- Data:
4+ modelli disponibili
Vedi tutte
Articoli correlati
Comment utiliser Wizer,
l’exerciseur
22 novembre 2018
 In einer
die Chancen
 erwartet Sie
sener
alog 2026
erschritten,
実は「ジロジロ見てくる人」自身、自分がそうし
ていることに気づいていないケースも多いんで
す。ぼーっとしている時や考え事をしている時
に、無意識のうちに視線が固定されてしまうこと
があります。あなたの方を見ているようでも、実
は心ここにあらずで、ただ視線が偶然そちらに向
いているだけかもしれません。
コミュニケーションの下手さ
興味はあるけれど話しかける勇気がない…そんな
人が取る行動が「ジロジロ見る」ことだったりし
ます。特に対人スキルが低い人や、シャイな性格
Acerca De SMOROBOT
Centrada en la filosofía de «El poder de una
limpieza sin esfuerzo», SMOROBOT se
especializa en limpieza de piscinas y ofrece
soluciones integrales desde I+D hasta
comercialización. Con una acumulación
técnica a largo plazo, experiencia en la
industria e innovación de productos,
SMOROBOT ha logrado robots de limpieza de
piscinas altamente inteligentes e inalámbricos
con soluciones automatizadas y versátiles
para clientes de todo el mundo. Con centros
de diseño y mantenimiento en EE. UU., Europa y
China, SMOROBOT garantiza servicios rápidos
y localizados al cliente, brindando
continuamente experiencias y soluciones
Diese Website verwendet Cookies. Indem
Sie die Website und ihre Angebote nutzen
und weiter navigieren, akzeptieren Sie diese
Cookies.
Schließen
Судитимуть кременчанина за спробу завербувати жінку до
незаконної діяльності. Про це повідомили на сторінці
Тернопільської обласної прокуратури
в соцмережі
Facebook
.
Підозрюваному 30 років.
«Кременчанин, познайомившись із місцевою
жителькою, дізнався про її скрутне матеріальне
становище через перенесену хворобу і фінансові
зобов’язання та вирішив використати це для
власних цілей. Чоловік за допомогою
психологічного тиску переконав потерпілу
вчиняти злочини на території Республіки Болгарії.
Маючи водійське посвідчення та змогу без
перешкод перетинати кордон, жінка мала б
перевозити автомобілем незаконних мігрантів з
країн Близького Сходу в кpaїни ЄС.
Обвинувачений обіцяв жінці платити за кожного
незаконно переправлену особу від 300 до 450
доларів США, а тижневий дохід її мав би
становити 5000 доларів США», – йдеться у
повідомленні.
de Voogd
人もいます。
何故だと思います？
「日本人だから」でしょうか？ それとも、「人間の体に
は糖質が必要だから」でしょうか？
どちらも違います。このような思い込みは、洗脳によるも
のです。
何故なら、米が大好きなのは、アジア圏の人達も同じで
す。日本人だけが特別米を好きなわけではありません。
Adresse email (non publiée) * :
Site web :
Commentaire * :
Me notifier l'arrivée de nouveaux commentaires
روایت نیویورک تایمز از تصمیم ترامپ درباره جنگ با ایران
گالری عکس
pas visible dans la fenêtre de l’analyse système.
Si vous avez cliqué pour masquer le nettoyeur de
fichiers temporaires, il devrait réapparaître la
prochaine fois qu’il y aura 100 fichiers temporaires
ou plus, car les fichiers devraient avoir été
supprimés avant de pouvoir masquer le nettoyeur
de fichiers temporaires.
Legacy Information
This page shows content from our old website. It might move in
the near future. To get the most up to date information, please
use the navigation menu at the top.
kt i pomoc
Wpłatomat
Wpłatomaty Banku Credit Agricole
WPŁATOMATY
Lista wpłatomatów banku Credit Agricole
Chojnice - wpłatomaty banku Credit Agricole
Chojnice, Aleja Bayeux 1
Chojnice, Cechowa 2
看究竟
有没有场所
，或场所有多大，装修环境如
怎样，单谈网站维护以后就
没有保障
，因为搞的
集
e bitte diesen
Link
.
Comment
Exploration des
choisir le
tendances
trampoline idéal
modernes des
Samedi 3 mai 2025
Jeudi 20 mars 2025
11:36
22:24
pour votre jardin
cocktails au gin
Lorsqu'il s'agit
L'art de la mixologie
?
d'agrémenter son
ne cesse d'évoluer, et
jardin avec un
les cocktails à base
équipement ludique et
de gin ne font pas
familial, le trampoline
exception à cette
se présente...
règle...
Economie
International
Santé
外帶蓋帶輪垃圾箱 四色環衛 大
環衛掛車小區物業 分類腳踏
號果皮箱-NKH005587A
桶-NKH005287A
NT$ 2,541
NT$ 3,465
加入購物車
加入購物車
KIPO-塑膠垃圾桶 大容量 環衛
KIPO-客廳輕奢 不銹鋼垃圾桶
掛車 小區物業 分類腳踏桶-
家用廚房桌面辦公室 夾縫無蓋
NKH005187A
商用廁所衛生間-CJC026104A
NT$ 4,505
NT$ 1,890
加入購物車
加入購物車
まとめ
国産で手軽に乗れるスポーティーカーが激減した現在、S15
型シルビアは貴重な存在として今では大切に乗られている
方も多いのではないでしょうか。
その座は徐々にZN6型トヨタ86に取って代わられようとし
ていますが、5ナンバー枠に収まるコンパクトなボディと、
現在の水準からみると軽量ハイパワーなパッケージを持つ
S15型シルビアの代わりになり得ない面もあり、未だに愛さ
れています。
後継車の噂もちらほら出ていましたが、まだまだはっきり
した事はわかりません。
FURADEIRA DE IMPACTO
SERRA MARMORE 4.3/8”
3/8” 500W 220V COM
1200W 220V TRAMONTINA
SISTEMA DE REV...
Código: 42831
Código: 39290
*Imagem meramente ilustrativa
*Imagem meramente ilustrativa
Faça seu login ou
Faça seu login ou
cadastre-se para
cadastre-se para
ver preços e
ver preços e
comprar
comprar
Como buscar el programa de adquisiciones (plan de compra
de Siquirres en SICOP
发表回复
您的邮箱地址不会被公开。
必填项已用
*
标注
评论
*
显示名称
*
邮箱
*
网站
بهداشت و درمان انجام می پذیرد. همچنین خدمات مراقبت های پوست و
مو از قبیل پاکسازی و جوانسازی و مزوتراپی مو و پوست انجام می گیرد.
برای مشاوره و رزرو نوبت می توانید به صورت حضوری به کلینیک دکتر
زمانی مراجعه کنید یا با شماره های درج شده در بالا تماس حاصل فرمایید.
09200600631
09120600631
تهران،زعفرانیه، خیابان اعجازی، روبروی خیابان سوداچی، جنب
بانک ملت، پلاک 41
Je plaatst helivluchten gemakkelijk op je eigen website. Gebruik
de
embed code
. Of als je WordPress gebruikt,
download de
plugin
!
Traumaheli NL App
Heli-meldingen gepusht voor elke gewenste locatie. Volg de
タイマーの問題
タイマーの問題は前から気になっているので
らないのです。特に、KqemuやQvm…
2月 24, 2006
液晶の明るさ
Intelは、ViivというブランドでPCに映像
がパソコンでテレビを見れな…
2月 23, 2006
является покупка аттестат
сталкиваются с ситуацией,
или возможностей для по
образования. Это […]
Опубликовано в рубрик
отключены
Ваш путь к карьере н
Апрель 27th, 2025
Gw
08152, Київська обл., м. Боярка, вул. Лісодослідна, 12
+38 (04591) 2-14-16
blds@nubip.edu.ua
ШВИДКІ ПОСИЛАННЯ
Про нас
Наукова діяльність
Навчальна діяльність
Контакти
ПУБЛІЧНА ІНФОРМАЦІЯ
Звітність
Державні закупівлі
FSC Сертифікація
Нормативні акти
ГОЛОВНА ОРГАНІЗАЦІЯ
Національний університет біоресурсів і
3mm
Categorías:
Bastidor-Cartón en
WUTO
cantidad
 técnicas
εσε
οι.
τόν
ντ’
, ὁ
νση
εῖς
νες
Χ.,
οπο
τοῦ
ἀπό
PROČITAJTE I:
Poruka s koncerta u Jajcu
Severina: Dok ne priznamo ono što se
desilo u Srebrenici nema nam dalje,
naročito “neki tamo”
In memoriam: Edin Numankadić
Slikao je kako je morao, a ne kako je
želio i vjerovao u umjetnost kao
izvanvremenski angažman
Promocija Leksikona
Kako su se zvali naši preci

- What you need to do: Copy out every line from the start of the rows down to and including the line that contains "con soluciones automatizadas y versátiles".

- Response for this exercise:
4+ modelli disponibili
Vedi tutte
Articoli correlati
Comment utiliser Wizer,
l’exerciseur
22 novembre 2018
 In einer
die Chancen
 erwartet Sie
sener
alog 2026
erschritten,
実は「ジロジロ見てくる人」自身、自分がそうし
ていることに気づいていないケースも多いんで
す。ぼーっとしている時や考え事をしている時
に、無意識のうちに視線が固定されてしまうこと
があります。あなたの方を見ているようでも、実
は心ここにあらずで、ただ視線が偶然そちらに向
いているだけかもしれません。
コミュニケーションの下手さ
興味はあるけれど話しかける勇気がない…そんな
人が取る行動が「ジロジロ見る」ことだったりし
ます。特に対人スキルが低い人や、シャイな性格
Acerca De SMOROBOT
Centrada en la filosofía de «El poder de una
limpieza sin esfuerzo», SMOROBOT se
especializa en limpieza de piscinas y ofrece
soluciones integrales desde I+D hasta
comercialización. Con una acumulación
técnica a largo plazo, experiencia en la
industria e innovación de productos,
SMOROBOT ha logrado robots de limpieza de
piscinas altamente inteligentes e inalámbricos
con soluciones automatizadas y versátiles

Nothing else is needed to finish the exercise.